I’m currently in Vancouver for the Raincoast Books sales conference and I was very happy to see Born Modern: The Life and Design of Alvin Lustig by Steven Heller and Elaine Lustig Cohen on Chronicle Books Fall 2010 list. Design:Related has a short piece about the book here.
(Obvious disclosure: Born Modern will be distributed in Canada by my employer Raincoast Books).
Amazon is an infrastructure company, Apple a technology and design company, Google is a search engine. None of them will be able to replicate publishers’ passion for books.
But to take advantage of this, publishers need to look… beyond one-size-fits-all definitions of our product, and beyond publicity-grabbing, short-term management and imprint rearrangements that have nothing to do with readers’ demands.
In short, we need to walk down that platform with Allen Lane again, take a long look at where and how people are reading, and help them to find a good book.
Unknown — The Guardian discusses lost and undiscovered literature, including the work Sigizmund Krzhizhanovsky:
Eventually Krzhizhanovsky succumbed to despair and stopped writing, choosing instead to compose his narratives in his skull.
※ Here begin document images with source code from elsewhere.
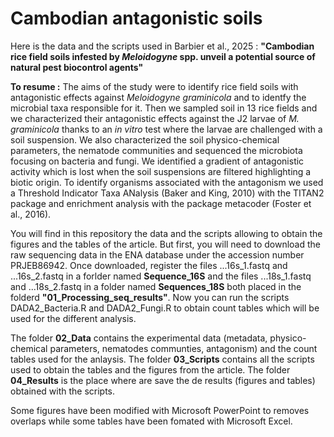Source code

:# Cambodian antagonistic soils
Here is the data and the scripts used in Barbier et al., 2025 : **"Cambodian rice field soils infested by _Meloidogyne_ spp. unveil a potential source of natural pest biocontrol agents"**

**To resume :**
The aims of the study were to identify rice field soils with antagonistic effects against _Meloidogyne graminicola_ and to identfy the microbial taxa responsible for it. Then we sampled soil in 13 rice fields and we characterized their antagonistic effects against the J2 larvae of _M. graminicola_ thanks to an _in vitro_ test where the larvae are challenged with a soil suspension. We also characterized the soil physico-chemical parameters, the nematode communities and sequenced the microbiota focusing on bacteria and fungi. We identified a gradient of antagonistic activity which is lost when the soil suspensions are filtered highlighting a biotic origin. To identify organisms associated with the antagonism we used a Threshold Indicator Taxa ANalysis (Baker and King, 2010) with the TITAN2 package and enrichment analysis with the package metacoder (Foster et al., 2016).

You will find in this repository the data and the scripts allowing to obtain the figures and the tables of the article. But first, you will need to download the raw sequencing data in the ENA database under the accession number PRJEB86942. Once downloaded, register the files ...16s_1.fastq and ...16s_2.fastq in a forlder named **Sequence_16S** and the files ...18s_1.fastq and ...18s_2.fastq in a folder named **Sequences_18S** both placed in the folderd **"01_Processing_seq_results"**. Now you can run the scripts DADA2_Bacteria.R and DADA2_Fungi.R to obtain count tables which will be used for the different analysis. 

The folder **02_Data** contains the experimental data (metadata, physico-chemical parameters, nematodes communties, antagonism) and the count tables used for the anlaysis. The folder **03_Scripts** contains all the scripts used to obtain the tables and the figures from the article. The folder **04_Results** is the place where are save the de results (figures and tables) obtained with the scripts. 

Some figures have been modified with Microsoft PowerPoint to removes overlaps while some tables have been fomated with Microsoft Excel.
Even those works that were written down, however, feel internal, hermetic. Clearly Krzhizhanovsky expected to remain unread, and so could be as dense and complex as he wished. But if the stories are not always easy to follow, they’re always worth the effort.
48 Hour Magazine — Can you write, photograph, illustrate, design, edit, and ship a magazine in two days? An interesting team of people want to find out…
A Lack of Ideas — at The New York Times book blog Paper Cuts tries to define what makes a cliché:
“Words can be overused, or used thoughtlessly…but a cliché… is a phrase that substitutes for a thought. The dictionary calls it ‘an expression or idea that has become trite.’ Individual words don’t become trite — except in a context…”
[W]hat ought to concern readers, writers and editors most is not necessarily the overused words (we all get sick of “lyrical” and “compelling” and their ilk), but rather the intellectual laziness their overuse might signal.